The other day, I was asked by our Application Team Lead to check why the CPU usage is very high in the Production DB server. It remained consistently high throughout the day. He asked whether it is coming from SQL Server or other processes.
Below is a useful script to review the CPU usage history for last 256 minutes (This will work on SQL Server 2008 and up)
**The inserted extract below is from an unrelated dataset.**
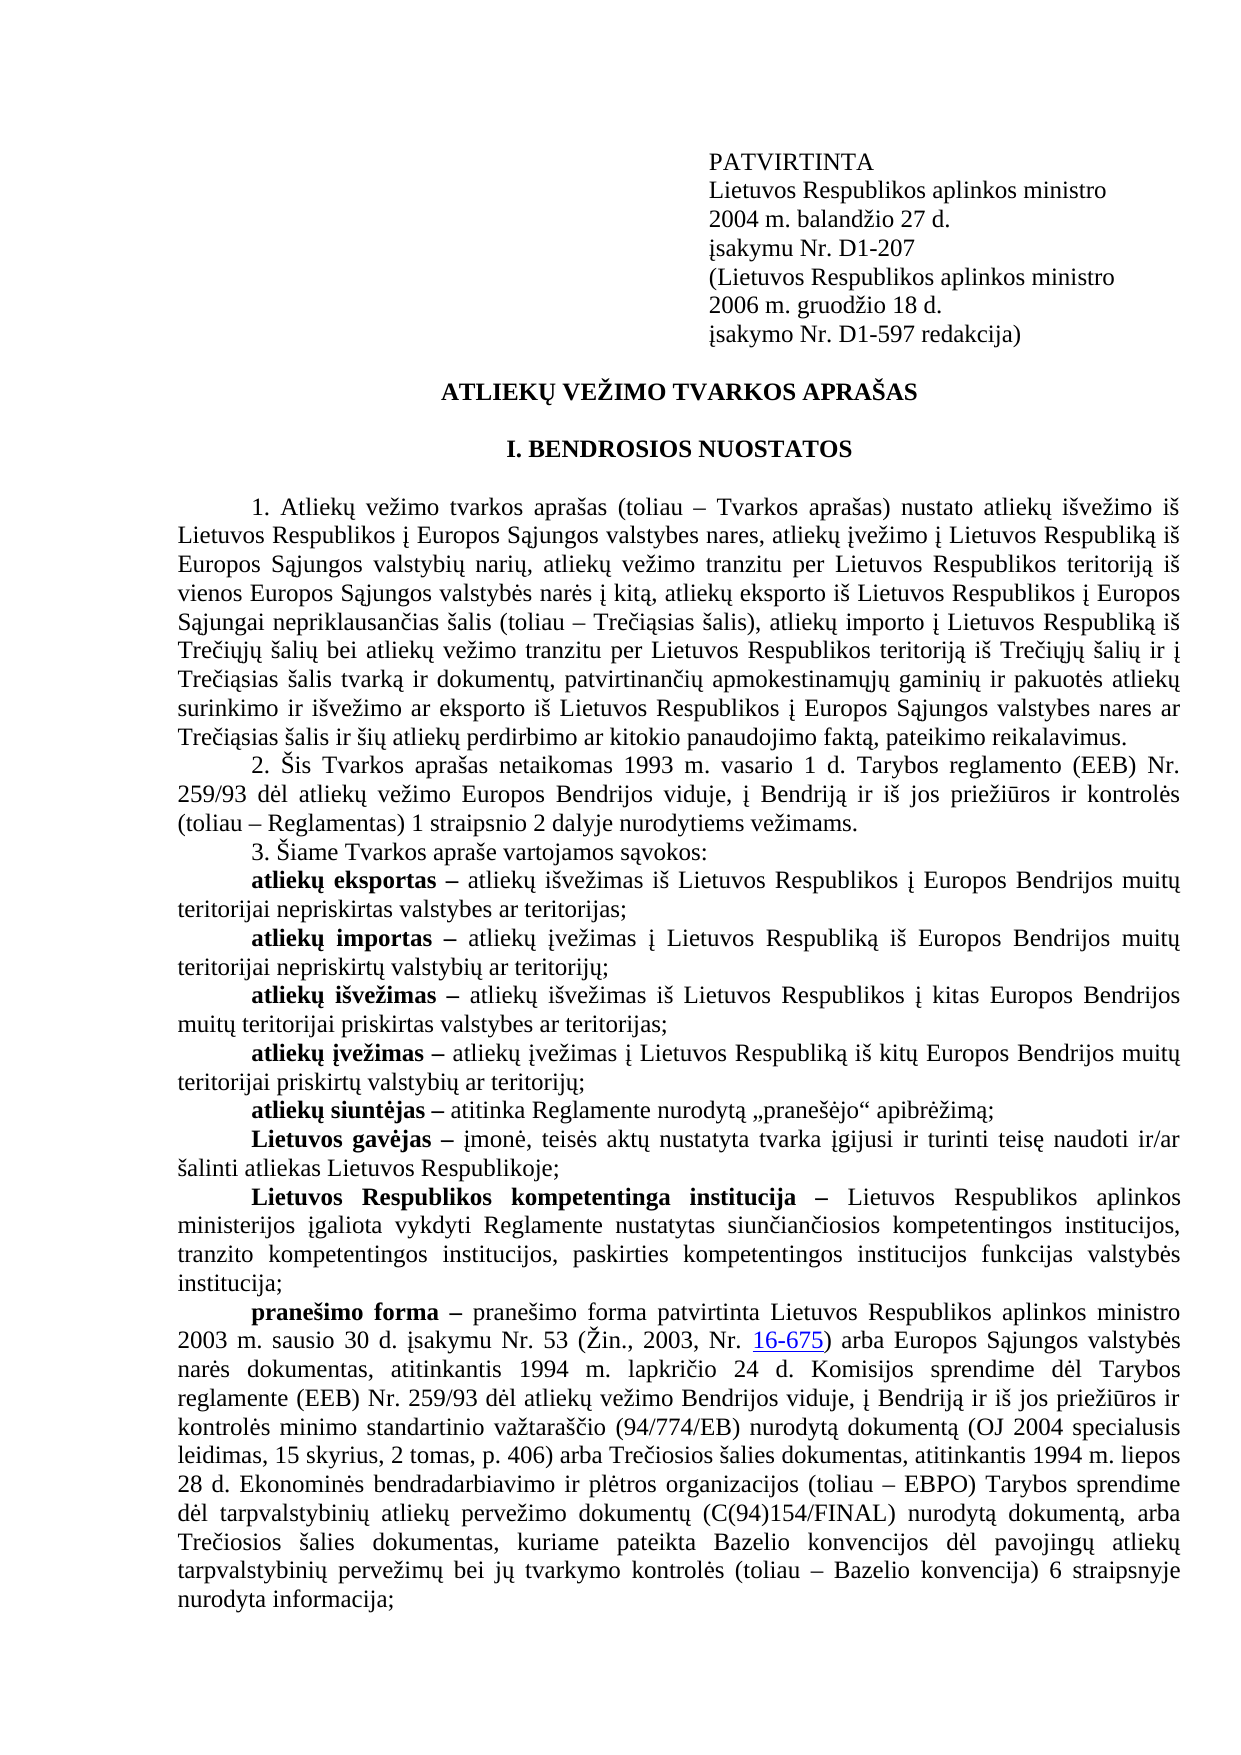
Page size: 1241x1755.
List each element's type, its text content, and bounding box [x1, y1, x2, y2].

DECLARE @ts_now bigint = (SELECT cpu_ticks/(cpu_ticks/ms_ticks) FROM sys.dm_os_sys_info WITH (NOLOCK));
SELECT TOP(256) SQLProcessUtilization AS [SQL Server Process CPU Utilization],
SystemIdle AS [System Idle Process],
100 - SystemIdle - SQLProcessUtilization AS [Other Process CPU Utilization],
DATEADD(ms, -1 * (@ts_now - [timestamp]), GETDATE()) AS [Event Time]
FROM (
SELECT record.value('(./Record/@id)[1]', 'int') AS record_id,
record.value('(./Record/SchedulerMonitorEvent/SystemHealth/SystemIdle)[1]', 'int')
AS [SystemIdle],
record.value('(./Record/SchedulerMonitorEvent/SystemHealth/ProcessUtilization)[1]',
'int')
AS [SQLProcessUtilization], [timestamp]
FROM (
SELECT [timestamp], CONVERT(xml, record) AS [record]
FROM sys.dm_os_ring_buffers WITH (NOLOCK)
WHERE ring_buffer_type = N'RING_BUFFER_SCHEDULER_MONITOR'
AND record LIKE N'%<SystemHealth>%') AS x
) AS y
ORDER BY record_id DESC OPTION (RECOMPILE);
Now, if the value in “Other Process CPU Utilization (%)” column is higher than “SQL Server Process CPU”, then you may ask your sys admins to investigate the cause. But in our case, it was indicated clearly that the cause of high CPU usage was coming from SQL Server Process. Below is the output of the script.
After seeing the results, I investigated from the SQL queries perspective and found out that there are few expensive queries that are causing high CPU usage. How did I find out? That would be the subject of another blog.